Anyhow, most good beekeepers will, at some point, requeen their hives to ensure that the colony will have a good supply of female workers, to alter the temperament of the colony or to ensure that the queen is young and vigorous.  The typical queen will last 5-7 years maximum and will, over that time, produce a weaker and weaker colony.  In the end, she will run out of stored sperm and will make a colony full of drones which do not make honey and will ultimately die.

Queens in introduction cages
Queens in introduction cages.
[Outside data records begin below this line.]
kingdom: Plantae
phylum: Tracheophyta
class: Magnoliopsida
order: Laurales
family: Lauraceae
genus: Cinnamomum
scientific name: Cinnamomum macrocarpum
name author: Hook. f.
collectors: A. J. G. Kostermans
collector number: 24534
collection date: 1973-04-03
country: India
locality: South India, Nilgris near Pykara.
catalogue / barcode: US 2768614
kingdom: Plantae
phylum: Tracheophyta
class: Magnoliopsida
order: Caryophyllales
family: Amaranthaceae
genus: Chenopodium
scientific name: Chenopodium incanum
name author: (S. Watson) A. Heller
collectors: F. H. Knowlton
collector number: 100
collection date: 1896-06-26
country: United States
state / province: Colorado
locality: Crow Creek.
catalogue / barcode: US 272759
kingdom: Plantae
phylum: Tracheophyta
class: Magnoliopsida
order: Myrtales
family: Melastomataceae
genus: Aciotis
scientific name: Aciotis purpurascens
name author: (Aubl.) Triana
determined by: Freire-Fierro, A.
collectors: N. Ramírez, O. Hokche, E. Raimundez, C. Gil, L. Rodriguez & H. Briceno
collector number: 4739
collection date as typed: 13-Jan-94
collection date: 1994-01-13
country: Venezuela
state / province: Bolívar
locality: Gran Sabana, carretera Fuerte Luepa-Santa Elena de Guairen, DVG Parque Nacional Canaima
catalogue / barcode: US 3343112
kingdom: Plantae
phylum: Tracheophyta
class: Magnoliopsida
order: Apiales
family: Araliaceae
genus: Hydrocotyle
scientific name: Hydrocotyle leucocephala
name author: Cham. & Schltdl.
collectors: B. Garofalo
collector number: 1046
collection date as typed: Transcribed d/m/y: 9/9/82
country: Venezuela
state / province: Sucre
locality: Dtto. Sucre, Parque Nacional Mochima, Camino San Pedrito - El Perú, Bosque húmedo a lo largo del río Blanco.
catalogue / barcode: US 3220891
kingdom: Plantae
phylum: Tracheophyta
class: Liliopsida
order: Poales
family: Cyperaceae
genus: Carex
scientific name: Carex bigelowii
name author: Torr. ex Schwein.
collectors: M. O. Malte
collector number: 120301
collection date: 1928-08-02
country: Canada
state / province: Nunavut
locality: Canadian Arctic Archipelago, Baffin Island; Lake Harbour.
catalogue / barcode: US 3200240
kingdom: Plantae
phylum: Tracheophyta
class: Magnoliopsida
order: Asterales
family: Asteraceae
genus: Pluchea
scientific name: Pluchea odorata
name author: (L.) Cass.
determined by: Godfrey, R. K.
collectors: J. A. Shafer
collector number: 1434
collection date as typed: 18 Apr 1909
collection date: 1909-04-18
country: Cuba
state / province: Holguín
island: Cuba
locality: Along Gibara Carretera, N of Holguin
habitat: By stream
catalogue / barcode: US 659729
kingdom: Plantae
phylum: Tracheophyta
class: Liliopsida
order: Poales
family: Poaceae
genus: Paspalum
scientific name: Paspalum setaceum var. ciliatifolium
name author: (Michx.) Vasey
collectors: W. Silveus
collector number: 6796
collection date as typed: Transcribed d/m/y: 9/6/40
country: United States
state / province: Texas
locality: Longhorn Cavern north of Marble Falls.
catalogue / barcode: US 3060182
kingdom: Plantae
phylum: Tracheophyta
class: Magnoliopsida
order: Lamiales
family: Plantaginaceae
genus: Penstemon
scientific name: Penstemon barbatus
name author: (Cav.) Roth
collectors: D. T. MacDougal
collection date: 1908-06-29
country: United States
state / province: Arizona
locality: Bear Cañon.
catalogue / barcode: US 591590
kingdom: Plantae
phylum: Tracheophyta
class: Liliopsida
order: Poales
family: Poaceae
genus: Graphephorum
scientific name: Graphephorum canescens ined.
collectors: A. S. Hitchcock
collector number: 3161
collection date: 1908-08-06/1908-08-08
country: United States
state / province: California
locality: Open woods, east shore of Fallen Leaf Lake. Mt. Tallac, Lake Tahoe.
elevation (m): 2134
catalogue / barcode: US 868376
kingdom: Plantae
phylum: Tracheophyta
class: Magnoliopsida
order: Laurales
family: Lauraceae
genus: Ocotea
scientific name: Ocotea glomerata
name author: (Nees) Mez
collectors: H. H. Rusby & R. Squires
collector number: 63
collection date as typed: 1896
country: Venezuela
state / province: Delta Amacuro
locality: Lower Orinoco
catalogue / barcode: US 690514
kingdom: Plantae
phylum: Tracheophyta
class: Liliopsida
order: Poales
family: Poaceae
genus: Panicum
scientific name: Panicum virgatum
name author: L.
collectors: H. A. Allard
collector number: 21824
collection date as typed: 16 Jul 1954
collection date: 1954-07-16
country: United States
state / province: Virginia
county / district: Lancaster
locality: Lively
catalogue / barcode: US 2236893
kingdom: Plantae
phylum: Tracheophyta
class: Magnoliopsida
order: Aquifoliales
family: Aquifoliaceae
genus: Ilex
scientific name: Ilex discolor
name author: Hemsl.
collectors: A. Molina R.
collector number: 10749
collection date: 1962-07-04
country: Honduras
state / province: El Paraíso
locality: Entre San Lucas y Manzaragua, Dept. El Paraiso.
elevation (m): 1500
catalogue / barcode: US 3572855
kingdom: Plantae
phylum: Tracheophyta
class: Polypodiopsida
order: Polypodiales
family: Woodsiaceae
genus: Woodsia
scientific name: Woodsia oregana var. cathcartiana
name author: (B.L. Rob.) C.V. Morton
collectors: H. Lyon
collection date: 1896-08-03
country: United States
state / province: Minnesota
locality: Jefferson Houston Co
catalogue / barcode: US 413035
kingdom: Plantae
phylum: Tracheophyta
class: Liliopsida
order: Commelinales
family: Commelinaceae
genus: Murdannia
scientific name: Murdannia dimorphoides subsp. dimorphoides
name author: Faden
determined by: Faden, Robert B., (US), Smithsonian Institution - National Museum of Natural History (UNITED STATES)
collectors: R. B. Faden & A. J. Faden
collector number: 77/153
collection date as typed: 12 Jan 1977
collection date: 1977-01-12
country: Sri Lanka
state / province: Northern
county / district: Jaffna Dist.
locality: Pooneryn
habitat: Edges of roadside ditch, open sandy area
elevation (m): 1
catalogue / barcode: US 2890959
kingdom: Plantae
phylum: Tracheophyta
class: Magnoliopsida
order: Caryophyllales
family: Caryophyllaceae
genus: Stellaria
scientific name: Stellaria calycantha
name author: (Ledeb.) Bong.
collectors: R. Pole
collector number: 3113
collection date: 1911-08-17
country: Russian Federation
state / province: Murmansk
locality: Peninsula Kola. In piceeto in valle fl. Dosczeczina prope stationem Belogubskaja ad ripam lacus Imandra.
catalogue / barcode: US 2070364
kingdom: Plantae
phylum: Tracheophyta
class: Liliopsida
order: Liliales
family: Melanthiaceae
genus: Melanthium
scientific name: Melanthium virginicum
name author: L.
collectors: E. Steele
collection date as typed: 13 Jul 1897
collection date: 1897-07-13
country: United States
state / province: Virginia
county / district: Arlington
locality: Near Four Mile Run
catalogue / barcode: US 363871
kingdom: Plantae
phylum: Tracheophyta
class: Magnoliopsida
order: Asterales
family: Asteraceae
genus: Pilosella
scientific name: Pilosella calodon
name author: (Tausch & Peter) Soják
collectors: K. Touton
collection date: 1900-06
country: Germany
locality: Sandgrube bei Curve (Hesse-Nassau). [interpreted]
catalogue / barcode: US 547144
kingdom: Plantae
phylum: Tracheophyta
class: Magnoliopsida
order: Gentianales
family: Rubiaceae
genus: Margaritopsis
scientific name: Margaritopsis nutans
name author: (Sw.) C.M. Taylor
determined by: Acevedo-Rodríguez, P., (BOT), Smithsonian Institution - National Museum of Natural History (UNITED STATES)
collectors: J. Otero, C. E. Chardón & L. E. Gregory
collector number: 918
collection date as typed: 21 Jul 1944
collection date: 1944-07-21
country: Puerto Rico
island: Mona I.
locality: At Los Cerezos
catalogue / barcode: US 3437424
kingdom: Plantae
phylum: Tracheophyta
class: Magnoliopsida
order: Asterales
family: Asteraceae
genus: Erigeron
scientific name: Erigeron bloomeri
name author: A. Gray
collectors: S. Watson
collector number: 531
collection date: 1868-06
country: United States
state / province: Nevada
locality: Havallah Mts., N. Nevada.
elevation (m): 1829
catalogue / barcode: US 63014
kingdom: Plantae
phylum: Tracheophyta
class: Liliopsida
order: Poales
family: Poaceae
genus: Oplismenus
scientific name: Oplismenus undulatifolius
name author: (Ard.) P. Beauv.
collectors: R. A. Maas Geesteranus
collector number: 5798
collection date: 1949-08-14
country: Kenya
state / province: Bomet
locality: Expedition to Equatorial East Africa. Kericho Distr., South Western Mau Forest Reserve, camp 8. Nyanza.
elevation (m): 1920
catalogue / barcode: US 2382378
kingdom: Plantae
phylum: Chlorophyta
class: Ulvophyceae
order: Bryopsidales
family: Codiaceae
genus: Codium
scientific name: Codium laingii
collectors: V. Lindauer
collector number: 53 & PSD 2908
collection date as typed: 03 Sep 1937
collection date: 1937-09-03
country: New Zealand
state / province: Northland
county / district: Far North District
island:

The candy is the white stuff in the long tube

Last weekend was the weekend for me to requeen my colonies.  Imagine if you will, looking through a colony of 60,000 bees, one of which looks a little different, and all of which are unhappy about having their home inspected.  It’s like finding a slightly longer needle in a needlestack!  Some beekeepers go their entire beekeeping career never seeing their queens.  Those beekeepers often have trouble throughout their careers which is a shame.  Anyhow, I blur my eyes a little and watch for “queen movement”  She just moves differently and I can spot her easily if I look for her special “shimmy”!

Introducing a new queen
Always put the candy “up” so any debris won’t block the hole and trap the queen inside

Once I find her, I mash her and introduce a new queen contained in a special cage that has sugary candy in the end.  The idea is that the bees will eat through the candy because it’s…well..candy.  In that time,  the old queen’s pheromones dissipate and the new queen’s take over.  If that goes well, she is accepted and life goes on.  Of course, if it doesn’t go well, they immediately kill her and I am out $25 and a lot of work.  In that case, I order a new queen and try again!

As a special treat, here is a recording I made of one of my queen bees piping as she waited to be put into a colony.  Piping is a way the queen communicates that she is ready to do battle with other queens and that she rules the roost…many people have never heard this sound so I am pleased to have recorded it.  I only ever heard it one other time when there was a virgin queen still in a queen cell, but nearly ready to hatch.  She and the old queen were throwing it down!  Apparently, queen bees pipe in G#!

I’ll check next weekend to make sure all of the colonies have freed and accepted their new queens…lets’ hope for the best…long live the queen!